◆ TASK BRIEF ◆
Please transcribe the passage below on union referrals and convictions, starting at "The National Labor" and ending at "(Ibid, pp. 38-39).".

◆ EXTRACT TO READ ◆
The National Labor Relations Act (Wagner Act) (Big text file) .

Between 1978 and 1982 (the years covered by this study) 445 referrals were made to the Justice Department. These referals resulted in 261 convictions. This was out of a total of 350,000 union filings by 50,000 labor organizations - "a 0.1% referral rate and a 0.07% conviction rate." Furthermore, the "primary sources of [the information leading to conviction] were self-disclosure by unions on their annual financial reports, tips or complaints from union officials... Thus, unions themselves discovered and disclosed much of the misconduct..." (Elboar, David; Gold, Laurence. The Criminalization of Union Activity. Connerton, Bernstein & Katz.1985: pp.30-31) Another anaylisis in the same book that "severely overstates" the percentage of union officials indicted by the government lists a figure of a 0.2% (Ibid, pp. 38-39).

◆ MATERIAL ◆
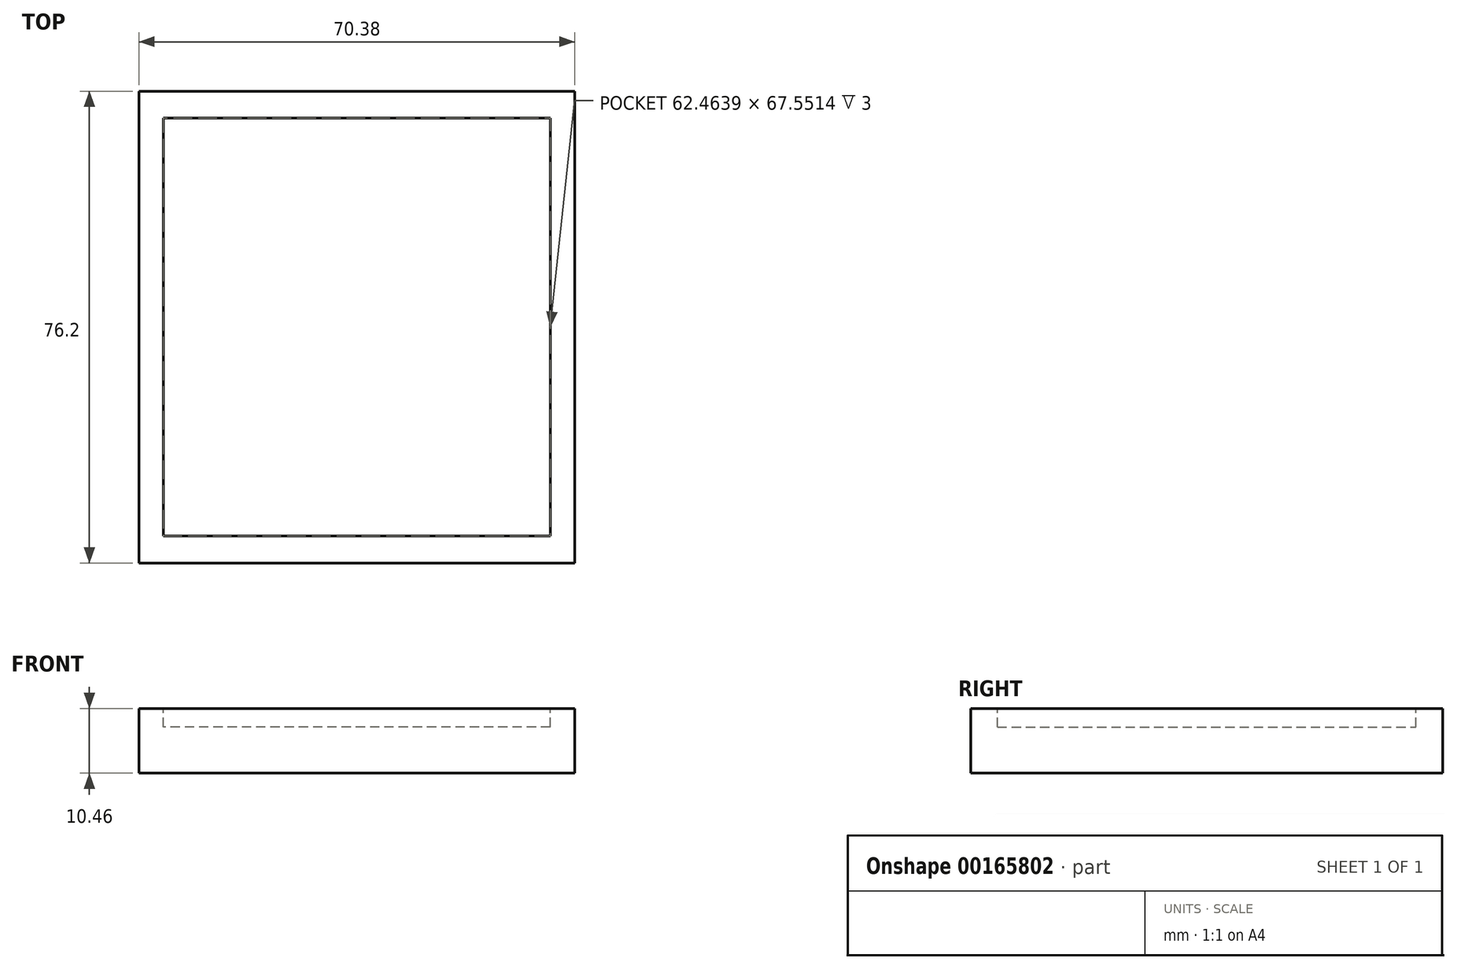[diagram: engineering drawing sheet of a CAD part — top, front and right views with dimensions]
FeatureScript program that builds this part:
annotation { "Feature Type Name" : "Feature", "Feature Type Description" : "" }
export const myFeature = defineFeature(function(context is Context, id is Id, definition is map)
    precondition{}
    {
        {
            var Q0;
            Q0=qCreatedBy(makeId("Front.planeOp"),FACE);
            var sketch = newSketch(context, id + "F0", { "sketchPlane" : qUnion([Q0])});
            skLineSegment(sketch, "E0.bottom", {"start": v(-25.3, 4.38) * mm, "end": v(45.08, 4.38) * mm});
            skLineSegment(sketch, "E0.top", {"start": v(-25.3, -6.08) * mm, "end": v(45.08, -6.08) * mm});
            skLineSegment(sketch, "E0.left", {"start": v(-25.3, 4.38) * mm, "end": v(-25.3, -6.08) * mm});
            skLineSegment(sketch, "E0.right", {"start": v(45.08, 4.38) * mm, "end": v(45.08, -6.08) * mm});
            skSolve(sketch);
        }
        {
            var Q0;
            Q0 = qSketchRegion(id + "F0", true);
            extrude(context, id + "F1", {"entities" : qUnion([Q0]), "depth" : 76.2 * mm});
        }
        {
            var Q0;
            Q0=makeQuery(id+"F1.opExtrude","SWEPT_FACE",FACE,{"disambiguationData":[OSD([sQuery(id+"F0.wireOp",EDGE,"E0.bottom")])]});
            var sketch = newSketch(context, id + "F2", { "sketchPlane" : qUnion([Q0])});
            skLineSegment(sketch, "E1.bottom", {"start": v(41.12, -71.88) * mm, "end": v(-21.34, -71.88) * mm});
            skLineSegment(sketch, "E1.top", {"start": v(41.12, -4.32) * mm, "end": v(-21.34, -4.32) * mm});
            skLineSegment(sketch, "E1.left", {"start": v(41.12, -71.88) * mm, "end": v(41.12, -4.32) * mm});
            skLineSegment(sketch, "E1.right", {"start": v(-21.34, -71.88) * mm, "end": v(-21.34, -4.32) * mm});
            skPoint(sketch, "E1.middle", {"position": v(9.9, -38.1) * mm});
            skPoint(sketch, "E1.middle.positionSnap0", {"position": v(9.9, -76.2) * mm});
            skPoint(sketch, "E1.middle.positionSnap1", {"position": v(-25.3, -38.1) * mm});
            skPoint(sketch, "E1.centerSnap0", {"position": v(9.9, -76.2) * mm});
            skPoint(sketch, "E1.centerSnap1", {"position": v(-25.3, -38.1) * mm});
            skSolve(sketch);
        }
        {
            var Q0;
            Q0 = qSketchRegion(id + "F2", true);
            extrude(context, id + "F3", {"entities" : qUnion([Q0]), "operationType" : NewBodyOperationType.REMOVE, "oppositeDirection" : true, "depth" : 3 * mm});
        }
    });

◆ EXERCISE ANSWER ◆
The National Labor Relations Act (Wagner Act) (Big text file) .

Between 1978 and 1982 (the years covered by this study) 445 referrals were made to the Justice Department. These referals resulted in 261 convictions. This was out of a total of 350,000 union filings by 50,000 labor organizations - "a 0.1% referral rate and a 0.07% conviction rate." Furthermore, the "primary sources of [the information leading to conviction] were self-disclosure by unions on their annual financial reports, tips or complaints from union officials... Thus, unions themselves discovered and disclosed much of the misconduct..." (Elboar, David; Gold, Laurence. The Criminalization of Union Activity. Connerton, Bernstein & Katz.1985: pp.30-31) Another anaylisis in the same book that "severely overstates" the percentage of union officials indicted by the government lists a figure of a 0.2% (Ibid, pp. 38-39).